Marketing the specifics of e-gov

If you build it, they won't necessarily come, e-government officials have discovered.

Merely building federal e-government initiatives is not enough to make citizens use them, so officials at the Office of Management and Budget are trying to figure out what will attract an audience.

Within two weeks, agency officials in partnership with the Council for Excellence in Government will start exploring who is most likely to use each service covered by e-government, how to contact those people and what information they will respond to, Clay Johnson, deputy director for management at OMB, said last week. E-government offerings don't have as many users as they should, Johnson said.

He cited the Internal Revenue Service's Free File as an example of an organization reaching out to its potential audience. This year, Free File is sending postcards to people who fit the general profile of eligibility for free federal income tax filing — about 60 percent of the U.S. population.

According to Karen Evans, OMB's administrator for e-government and information technology, more than 8 million people have filed their taxes electronically so far this year.

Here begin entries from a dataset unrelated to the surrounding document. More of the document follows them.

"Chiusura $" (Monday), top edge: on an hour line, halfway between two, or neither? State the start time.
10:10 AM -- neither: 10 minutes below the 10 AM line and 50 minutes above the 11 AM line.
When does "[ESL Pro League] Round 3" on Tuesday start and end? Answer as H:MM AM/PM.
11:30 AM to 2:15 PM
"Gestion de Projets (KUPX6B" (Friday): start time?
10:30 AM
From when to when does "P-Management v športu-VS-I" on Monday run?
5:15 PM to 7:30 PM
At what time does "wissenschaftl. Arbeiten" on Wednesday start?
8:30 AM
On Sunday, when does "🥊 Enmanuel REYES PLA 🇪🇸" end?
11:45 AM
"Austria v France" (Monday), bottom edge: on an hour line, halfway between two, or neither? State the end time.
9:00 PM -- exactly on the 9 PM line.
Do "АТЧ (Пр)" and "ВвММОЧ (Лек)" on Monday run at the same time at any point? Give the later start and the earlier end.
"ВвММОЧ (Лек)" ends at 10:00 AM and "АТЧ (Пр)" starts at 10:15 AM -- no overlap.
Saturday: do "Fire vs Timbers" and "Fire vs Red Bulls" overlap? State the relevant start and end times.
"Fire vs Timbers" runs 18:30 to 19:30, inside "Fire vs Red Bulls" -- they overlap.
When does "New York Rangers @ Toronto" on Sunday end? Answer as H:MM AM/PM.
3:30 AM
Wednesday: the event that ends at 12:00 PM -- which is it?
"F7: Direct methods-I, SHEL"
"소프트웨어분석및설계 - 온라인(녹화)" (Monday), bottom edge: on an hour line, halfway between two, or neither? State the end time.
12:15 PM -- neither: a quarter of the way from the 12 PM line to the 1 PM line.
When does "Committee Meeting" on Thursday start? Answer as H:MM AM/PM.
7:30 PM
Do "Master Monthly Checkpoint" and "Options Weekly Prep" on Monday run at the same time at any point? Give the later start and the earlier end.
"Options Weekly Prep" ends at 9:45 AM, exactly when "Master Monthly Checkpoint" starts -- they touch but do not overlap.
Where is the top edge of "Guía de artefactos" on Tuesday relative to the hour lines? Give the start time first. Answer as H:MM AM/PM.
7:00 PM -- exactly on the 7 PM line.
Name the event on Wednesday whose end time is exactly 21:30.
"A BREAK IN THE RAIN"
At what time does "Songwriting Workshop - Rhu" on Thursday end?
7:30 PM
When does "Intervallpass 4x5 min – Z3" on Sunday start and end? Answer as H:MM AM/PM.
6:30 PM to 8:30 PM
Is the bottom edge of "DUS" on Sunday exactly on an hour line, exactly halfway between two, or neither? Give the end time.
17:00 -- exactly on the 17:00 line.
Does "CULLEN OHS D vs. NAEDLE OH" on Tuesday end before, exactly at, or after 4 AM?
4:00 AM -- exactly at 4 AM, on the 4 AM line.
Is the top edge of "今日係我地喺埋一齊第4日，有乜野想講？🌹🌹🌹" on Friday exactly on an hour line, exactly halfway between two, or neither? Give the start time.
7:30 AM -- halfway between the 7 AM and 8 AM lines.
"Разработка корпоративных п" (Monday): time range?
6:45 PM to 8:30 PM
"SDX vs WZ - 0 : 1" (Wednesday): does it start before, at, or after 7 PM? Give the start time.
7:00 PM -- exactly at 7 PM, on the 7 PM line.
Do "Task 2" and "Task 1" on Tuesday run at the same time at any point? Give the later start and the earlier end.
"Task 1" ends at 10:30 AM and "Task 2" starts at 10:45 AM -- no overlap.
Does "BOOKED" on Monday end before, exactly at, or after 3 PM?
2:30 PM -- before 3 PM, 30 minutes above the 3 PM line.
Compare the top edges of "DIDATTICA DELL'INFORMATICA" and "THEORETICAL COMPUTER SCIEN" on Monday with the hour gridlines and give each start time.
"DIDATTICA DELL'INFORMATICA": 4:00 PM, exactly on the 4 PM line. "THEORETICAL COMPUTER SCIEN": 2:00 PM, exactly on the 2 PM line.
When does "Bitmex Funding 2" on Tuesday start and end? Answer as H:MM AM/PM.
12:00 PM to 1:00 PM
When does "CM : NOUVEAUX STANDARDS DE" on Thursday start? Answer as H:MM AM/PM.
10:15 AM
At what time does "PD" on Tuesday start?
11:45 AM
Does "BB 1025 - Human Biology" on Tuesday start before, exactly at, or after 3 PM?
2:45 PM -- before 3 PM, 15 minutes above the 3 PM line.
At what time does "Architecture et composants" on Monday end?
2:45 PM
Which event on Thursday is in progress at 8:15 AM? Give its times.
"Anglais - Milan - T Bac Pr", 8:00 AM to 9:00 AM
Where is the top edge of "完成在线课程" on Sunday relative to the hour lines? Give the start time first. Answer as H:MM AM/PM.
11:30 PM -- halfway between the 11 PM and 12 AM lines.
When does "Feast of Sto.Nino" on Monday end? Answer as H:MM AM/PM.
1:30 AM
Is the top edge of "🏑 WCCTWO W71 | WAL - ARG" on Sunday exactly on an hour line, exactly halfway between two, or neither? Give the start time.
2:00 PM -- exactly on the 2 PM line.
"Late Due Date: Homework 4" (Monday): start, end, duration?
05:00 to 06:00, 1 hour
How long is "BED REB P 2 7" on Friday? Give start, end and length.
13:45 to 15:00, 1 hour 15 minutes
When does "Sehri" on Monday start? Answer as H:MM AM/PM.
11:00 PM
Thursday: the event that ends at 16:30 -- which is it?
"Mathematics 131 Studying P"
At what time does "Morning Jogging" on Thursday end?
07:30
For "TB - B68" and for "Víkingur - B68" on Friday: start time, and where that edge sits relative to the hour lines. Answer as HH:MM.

Agency officials want outreach for each initiative. "There will be a different marketing plan for each one of them," Johnson said.

One of the first issues officials face is determining each initiative's goals, because only then will they know whom they are trying to reach, Evans said.

Congress also plays a role in marketing e-government services, said Rep. Adam Putnam (R-Fla.), chairman of the House Government Reform Committee's Technology, Information Policy, Intergovernmental Relations and the Census Subcommittee.

He and Rep. Tom Davis (R-Va.), committee chairman, have sent letters to other members of Congress encouraging them to point constituents toward FirstGov as a general resource and to the other

e-government Web portals for more specific services, Putnam said at a hearing last week.